WarriorsWorld is providing an unbiased series of posts while watching and reporting on Jarrett Jack, and only Jarrett Jack, on both ends of the floor for the entire Western Conference Semifinals. This installment covers Game 5 in San Antonio.
Sometimes the stars don’t show up. It happens in every medium – sports, movies, TV, music. It’s why you need role players. The Paul Giamatti, Don Cheadle, Flip Mode Squad, Vin Rock, Lench Mob, Billy Preston, Newman (Hellloooo), Hugo Hurley, Bubbles and Paulie Walnuts of the world.
And Jarrett Jack.
Sometimes the role players can make up for the disappearance of the stars. Like Jack did in the regular season against the Cavs and Hornets. Sometimes a young, raw player steps in and shows the potential to be a future star. That’s Harrison Barnes in the last two games.

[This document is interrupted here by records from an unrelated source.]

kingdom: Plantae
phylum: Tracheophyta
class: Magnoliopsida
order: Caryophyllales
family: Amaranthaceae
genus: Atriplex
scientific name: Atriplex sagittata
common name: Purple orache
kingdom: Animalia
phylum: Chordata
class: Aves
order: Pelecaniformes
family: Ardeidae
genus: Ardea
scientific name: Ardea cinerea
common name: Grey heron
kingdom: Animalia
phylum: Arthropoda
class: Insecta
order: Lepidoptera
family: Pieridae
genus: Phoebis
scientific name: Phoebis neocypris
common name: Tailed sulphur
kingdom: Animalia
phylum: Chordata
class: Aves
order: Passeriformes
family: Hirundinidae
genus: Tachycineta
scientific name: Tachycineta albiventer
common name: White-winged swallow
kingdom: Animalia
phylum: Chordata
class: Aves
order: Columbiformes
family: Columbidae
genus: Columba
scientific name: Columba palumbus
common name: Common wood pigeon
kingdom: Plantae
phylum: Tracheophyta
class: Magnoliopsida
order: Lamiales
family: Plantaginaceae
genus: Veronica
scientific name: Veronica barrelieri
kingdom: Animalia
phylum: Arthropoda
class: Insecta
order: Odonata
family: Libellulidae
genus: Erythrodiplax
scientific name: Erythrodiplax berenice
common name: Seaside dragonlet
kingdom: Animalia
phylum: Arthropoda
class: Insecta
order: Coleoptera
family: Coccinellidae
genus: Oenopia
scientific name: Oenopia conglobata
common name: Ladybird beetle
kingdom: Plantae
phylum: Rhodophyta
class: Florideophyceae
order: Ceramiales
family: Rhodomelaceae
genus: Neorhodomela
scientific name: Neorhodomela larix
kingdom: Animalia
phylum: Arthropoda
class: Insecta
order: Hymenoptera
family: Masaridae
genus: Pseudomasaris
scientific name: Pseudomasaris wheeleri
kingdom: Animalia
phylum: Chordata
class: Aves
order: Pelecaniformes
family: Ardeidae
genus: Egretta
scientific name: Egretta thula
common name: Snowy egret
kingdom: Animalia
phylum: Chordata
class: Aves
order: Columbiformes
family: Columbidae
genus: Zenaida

But it’s not enough in the playoffs. Not against the San Antonio Spurs.
With Steph Curry and Klay Thompson completely off their games offensively and defensively, Jack played solid on both ends of the floor. He was Donnie Wahlberg in Righteous Kill. Robert De Niro and Al Pacino were awful, but Wahlberg was working his ass off to make up for it. It didn’t matter. That movie was terrible.
And despite Jack’s efforts, the Warriors were terrible without Curry and Klay. It didn’t help that Andrew Bogut came up with just two points, six rebounds and zero blocks.
A play-by-play analysis of Jack’s game would be as worthwhile as studying Wahlberg’s performance in Righteous Kill. Awful game, awful movie. Let’s just move on.
What Jack did was prove why he is such a valuable back up. When the stars are off, he can be there to pick up the slack. An average-to-below-average defender, on this night Jack worked hard on defense while hitting his patented mid-range jumper that makes him one of the most efficient in the league at that shot. He was also able to get in the lane quite a bit. As usual, he had his share of turnovers, but nothing too costly.
Not surprisingly, most of Jack’s best games of the regular season came in losses. When your role players take the lead, it means something went wrong. That’s what cost the Warriors. A role player or potential future star can’t make up for the disappearance of your top three players.